On Monday, a federal judge in Louisiana ordered the release of an inmate who has been in solitary confinement for more than 40 years. The situation raises questions about how prisoners cope and transition back into society after long incarceration in such extreme conditions.
Albert Woodfox was charged with the 1972 murder of a prison guard and convicted twice, but both convictions have since been overturned. State prosecutors said they hoped to try Mr. Woodfox a third time, but the judge opted to bar that option, citing a lack of confidence in the state’s ability to provide a fair trial.
Woodfox, who was originally convicted of armed robbery, organized a chapter of the Black Panthers, a black rights movement, in prison. He and two other African-American inmates, Robert King and Herman Wallace, mobilized other black prisoners in the Louisiana State Penitentiary in Angola, La., against the harsh conditions inside the jail. After a prison riot resulted in the death of a guard and an inmate, all three men were thrown in solitary confinement, where they were kept for decades. The men, known as the Angola Three, maintained their innocence and said they were kept in solitary confinement as retribution for their political organizing.
Mr. Wallace was released from prison in 2013, but died of illness just a few days later.
Mr. King, who was released in 2001 after 29 years in solitary, has been living outside of prison and actively campaigning for prisoners’ rights, making frequent media appearances.

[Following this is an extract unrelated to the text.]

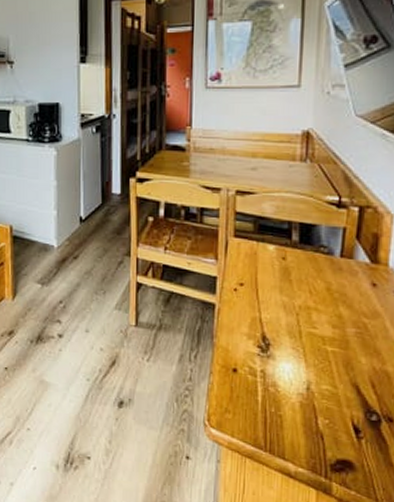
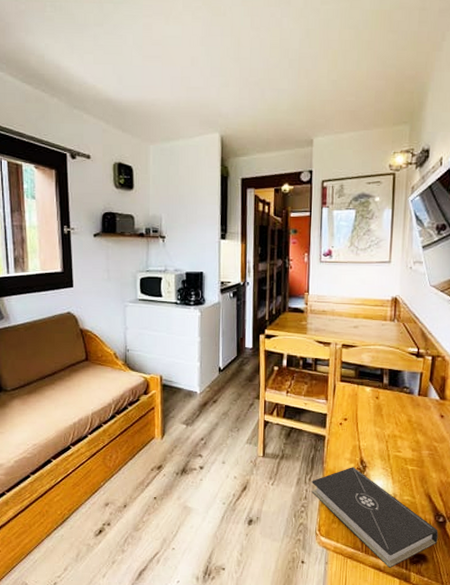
book: none [197,344,370,474] -> present [311,467,438,568]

His case provides an important insight into what the future may look like for Woodfox, and what difficulties prisoners face while reintegrating into society after years behind bars.
“I get confused as to where I am, where I should be,” King told CNN in 2014, describing his difficulty mastering geographical orientation after his release from jail.
In other interviews, King said that time in solitary confinement makes people “old and infirm before their time.”
Experts agree that solitary confinement can severely impact a prisoner’s mental health.
"There are instances of people who literally go insane in solitary confinement – I've seen it happen," Craig Haney, a professor of psychology at the University of California, Santa Cruz, who studied the impact of solitary confinement, told the BBC. "That's an extreme case of somebody's identity becoming so badly damaged and essentially destroyed that it is impossible for them to reconstruct it."
Psychologists have identified tactics that prisoners can use to survive the situation.
Cleaning your living quarters, talking or singing to yourself, and finding activities that maintain a sense of physical and psychological identity, and a sense of order and structure, are among the activities psychologists recommend.
Despite the difficulties he faces readjusting to outside life, King is an example of a person who maintained his mental health throughout almost three decades of solitary confinement.
In an interview with the BBC, King said that he had remained strong, but that it was “scary” to see others crumble from a lack of human contact. Reading books by Richard Wright, Frederick Douglass, and George Jackson, kept his mind active, he later told Amnesty International.
Woodfox, meanwhile, has been confined for 23 hours a day since 1972 and has been permitted just one hour a day outside of his cell to “walk along the tier on which his cell is located,” according to court documents from a case that challenged his prison conditions. Amnesty International has monitored the case of the Angola Three for years and characterized the use of solitary confinement in this case as a violation of human rights.
On Monday, United States District Judge James Brady ordered the unconditional release of Woodfox from state custody. "There is no valid conviction holding him in prison, let alone solitary confinement,” Judge Brady wrote. "There was an abundance of physical evidence available at the crime scene in 1972, but not one piece of physical evidence incriminated Mr. Woodfox."
Speaking in the 2010 documentary "In the Land of the Free," which examines the case of the Angola Three, Teenie Verret, the widow of the murdered prison guard, also expressed a belief in the men’s innocence.
"If they did not do this, and I believe that they didn't, they have been living a nightmare,” Ms. Verret said.
Human rights activists say they are anxiously awaiting Woodfox’s release. Tory Pegram of the International Coalition to Free the Angola Three told the BBC that she spoke with Woodfox on Monday night and that he was "excited and nervous."